The crisis centre of the organization provides a 24-hour service and accommodation for up to 6 months. The location is secured and staff is constantly present. A group of specialists works with the abused to overcome their psychological traumas, provides them with support for official documents and assists their daily needs.
“Sometimes, however, a simple lack of understanding of the different processes by people in the state institutions, hinder our work. That’s why we are constantly doing trainings,” says Georgieva.
She shares one of her cases -- the story of a 20-year-old woman, abused by her partner and placed in the crisis centre of PULSE from another town. The woman was together with her two children and under the pretext that the father, her abuser, has the right to receive their address, the same social service department that handled her placement revealed the location of the crisis centre.
The fact that the victim was in hiding was not taken into account. The abuser appeared in Pernik and managed to persuade the victim, one month into her rehabilitation program, to leave the centre and come back to him.
“Such cases are extremely dangerous, as the outcome may be fatal,” says Georgieva.
The Stolen Focus and the Dirt Road Ahead
Reforms of the system have been delayed for years, but during the debate on the Istanbul Convention, populist speeches by politicians and opinion leaders were focused on the issues of the third sex, same-sex marriages and non-stereotype gender roles.
A comprehensive strategy to ensure prevention of violence, protection of victims and persecution of perpetrators was not addressed.
“The discussions [around the convention] brought me back in time years ago when I was still a volunteer at PULSE and we were handing in cards in support of the Law on Protection against Domestic Violence. We were going around the city and explaining why it was important that the law passes the vote,” says Georgieva. “When it passed the satisfaction was big, but now after all that happened with the convention, I have the feeling that nothing has changed since then.”
At this point Bulgaria’s road to reforming its national legislation and changing the range of social services, available to abused women and children seems blurry.
The social minister Biser Petkov commented before journalists at the Parliament, that the ministry does not have enough indicators to be able to determine what the scale of the problem was and what needs to be done to support the victims of violence in an adequate, rapid and consistent manner through specialized services.

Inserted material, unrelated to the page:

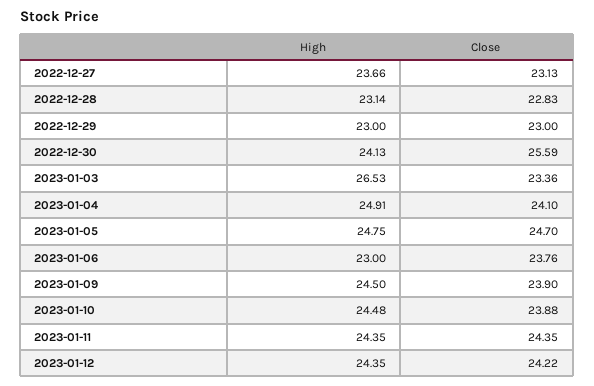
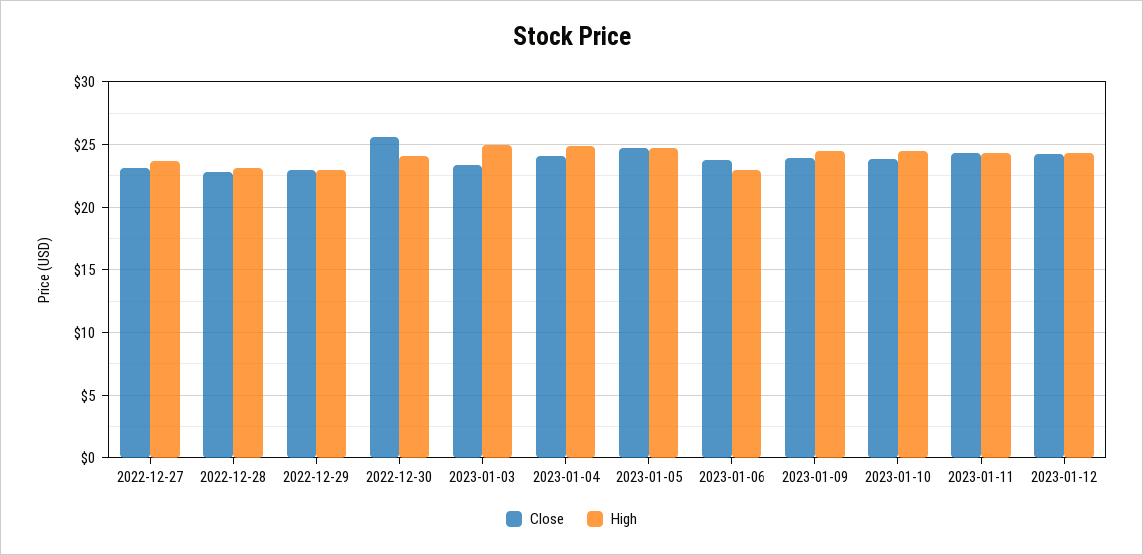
High, 2023-01-03: 26.53 -> 25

“What the ministry is doing, under a project funded by the European Social Fund is to conduct a nationally representative survey ‘Violence in Bulgaria’ which will help developing indicators” the minister said, quoted by actualno.com in February.
The survey has not started yet, but there’s a public tender for it from August and the results will be announced by the end of 2019.
“This survey is the first of its kind, initiated by the Ministry of Labor and Social Policy,” the ministry’s press office confirmed. “Some results [on violence against women] of NGO surveys are published in the public space, but they are not official and do not engage the ministry with their data.”
According to NGO data, 1,000,000 of the women in Bulgaria are victims of violence and every third woman is a domestic violence victim. Yet only 14% report their assaults to the police and don’t believe they’ll receive any support.